Avec un minimum de chance, la «guerre de Macédoine» peut encore être évitée. Mais l'alerte provoquée par les rebelles de l'UÇK est sérieuse. La majorité slave a tout intérêt à redéfinir les liens qu'elle entend, à l'avenir, entretenir avec sa minorité albanaise (un quart à un tiers des 2 millions d'habitants de la Macédoine). Au centre de Skopje, une plaque indique l'endroit où se dressait autrefois la maison dans laquelle est née Mère Teresa. Albanaise de Macédoine, elle est un véritable héros national dans l'ensemble du monde albanais (la rue centrale de Pristina porte son nom depuis deux ans). A Skopje, la plaque commémorative dit ceci: «Ici est née, le 27 août 1910, Agnes Gonxha Bojaxhiu, dite Mère Teresa, bienfaitrice de l'humanité.» Suit un court texte, rédigé en deux langues, le macédonien (slave) et l'anglais. Mais pas en albanais. De la même manière, le panneau d'entrée de la ville de Tetovo, «capitale» des Albanais de Macédoine, fait peu de cas de la susceptibilité linguistique albanaise. Il est bien écrit en deux graphies (cyrillique et latine), mais les deux reprennent la prononciation slave (Tetovo) et non albanaise (Tetovë). Que dirait-on si la plaque commémorative à Henry Dunant, à Genève, était rédigée en allemand et en anglais?
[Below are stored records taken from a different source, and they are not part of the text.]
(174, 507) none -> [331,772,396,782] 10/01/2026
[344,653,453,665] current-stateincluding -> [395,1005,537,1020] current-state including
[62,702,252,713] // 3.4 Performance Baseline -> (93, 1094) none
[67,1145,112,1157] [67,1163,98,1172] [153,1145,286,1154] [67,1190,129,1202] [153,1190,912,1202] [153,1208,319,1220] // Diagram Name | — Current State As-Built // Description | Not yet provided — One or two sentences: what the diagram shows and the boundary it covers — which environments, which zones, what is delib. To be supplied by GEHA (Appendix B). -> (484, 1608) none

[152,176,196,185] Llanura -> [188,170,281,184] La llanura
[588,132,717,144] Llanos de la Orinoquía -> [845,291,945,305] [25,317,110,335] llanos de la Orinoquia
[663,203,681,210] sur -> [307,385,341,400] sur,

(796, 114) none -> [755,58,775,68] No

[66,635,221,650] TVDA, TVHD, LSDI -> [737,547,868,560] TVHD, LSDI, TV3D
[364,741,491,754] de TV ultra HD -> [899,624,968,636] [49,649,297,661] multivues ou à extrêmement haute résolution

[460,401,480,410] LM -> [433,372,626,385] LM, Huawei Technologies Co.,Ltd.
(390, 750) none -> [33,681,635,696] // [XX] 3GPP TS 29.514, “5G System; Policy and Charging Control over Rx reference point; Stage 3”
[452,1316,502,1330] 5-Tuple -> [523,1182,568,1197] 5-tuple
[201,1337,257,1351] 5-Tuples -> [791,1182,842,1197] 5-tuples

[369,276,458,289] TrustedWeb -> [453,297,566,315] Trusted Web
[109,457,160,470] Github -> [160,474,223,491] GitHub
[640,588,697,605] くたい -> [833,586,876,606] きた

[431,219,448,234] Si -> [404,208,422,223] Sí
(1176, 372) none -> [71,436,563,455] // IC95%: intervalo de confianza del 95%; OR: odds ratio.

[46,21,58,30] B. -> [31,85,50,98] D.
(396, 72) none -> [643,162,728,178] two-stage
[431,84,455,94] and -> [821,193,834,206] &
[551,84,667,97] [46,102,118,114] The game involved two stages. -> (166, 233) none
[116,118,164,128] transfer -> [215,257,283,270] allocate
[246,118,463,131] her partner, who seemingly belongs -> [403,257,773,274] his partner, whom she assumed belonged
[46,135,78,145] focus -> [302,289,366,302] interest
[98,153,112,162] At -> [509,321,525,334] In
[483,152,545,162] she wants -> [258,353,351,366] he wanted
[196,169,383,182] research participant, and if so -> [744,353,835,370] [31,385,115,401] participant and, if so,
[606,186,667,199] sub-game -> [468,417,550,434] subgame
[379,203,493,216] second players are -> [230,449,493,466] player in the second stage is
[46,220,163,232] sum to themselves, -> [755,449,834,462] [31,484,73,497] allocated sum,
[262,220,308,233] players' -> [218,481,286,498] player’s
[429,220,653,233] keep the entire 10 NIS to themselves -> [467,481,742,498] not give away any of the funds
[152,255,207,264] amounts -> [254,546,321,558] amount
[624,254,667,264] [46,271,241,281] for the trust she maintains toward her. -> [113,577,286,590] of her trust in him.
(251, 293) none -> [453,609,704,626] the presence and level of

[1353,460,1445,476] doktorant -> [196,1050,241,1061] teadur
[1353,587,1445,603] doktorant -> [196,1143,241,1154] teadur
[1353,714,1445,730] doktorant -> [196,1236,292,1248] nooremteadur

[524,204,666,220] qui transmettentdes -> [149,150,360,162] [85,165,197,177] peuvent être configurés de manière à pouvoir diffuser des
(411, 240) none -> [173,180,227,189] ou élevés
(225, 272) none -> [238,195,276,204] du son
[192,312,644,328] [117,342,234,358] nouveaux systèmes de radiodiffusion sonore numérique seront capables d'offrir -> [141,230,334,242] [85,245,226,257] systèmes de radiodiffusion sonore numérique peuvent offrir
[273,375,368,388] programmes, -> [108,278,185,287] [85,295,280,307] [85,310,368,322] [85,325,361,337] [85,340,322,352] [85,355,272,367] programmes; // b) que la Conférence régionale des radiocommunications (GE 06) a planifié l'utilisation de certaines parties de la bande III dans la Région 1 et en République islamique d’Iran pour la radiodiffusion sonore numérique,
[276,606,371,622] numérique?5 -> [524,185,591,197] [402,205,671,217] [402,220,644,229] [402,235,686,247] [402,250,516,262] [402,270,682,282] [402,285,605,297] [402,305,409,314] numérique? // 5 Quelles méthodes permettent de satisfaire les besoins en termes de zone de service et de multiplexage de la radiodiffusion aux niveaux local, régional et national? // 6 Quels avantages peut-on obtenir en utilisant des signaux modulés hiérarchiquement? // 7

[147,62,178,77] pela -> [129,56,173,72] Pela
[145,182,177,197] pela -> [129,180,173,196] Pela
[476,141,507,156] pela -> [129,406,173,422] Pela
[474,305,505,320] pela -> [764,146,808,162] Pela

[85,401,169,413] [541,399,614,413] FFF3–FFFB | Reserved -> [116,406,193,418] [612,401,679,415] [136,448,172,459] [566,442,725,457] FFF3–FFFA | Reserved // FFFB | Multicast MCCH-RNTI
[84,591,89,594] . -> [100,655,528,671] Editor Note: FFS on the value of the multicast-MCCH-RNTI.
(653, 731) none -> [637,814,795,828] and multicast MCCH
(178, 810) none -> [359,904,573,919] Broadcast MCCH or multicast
Paroxysme des frustrations, des discriminations, le problème linguistique est au cœur des revendications albanaises. Ainsi, quand le maire (albanais) de Tetovo s'adresse par courrier à ses administrés (albanais), il rédige son courrier en macédonien. Avant l'éclatement de la Yougoslavie, quand les Albanais de Macédoine voulaient effectuer des études supérieures, ils partaient pour Pristina, qui abritait la seule université albanophone d'ex-Yougoslavie. Milosevic l'a fait fermer en 1989. En 1991, la Macédoine est devenue indépendante. Depuis, il est impossible d'étudier en albanais dans le pays. «Ils nous disent: vous n'avez qu'à aller à Tirana. Mais Tirana, c'est l'Albanie, ce n'est pas mon pays, et les conditions de vie y sont détestables», dit Aferdita, une étudiante albanophone de Skopje.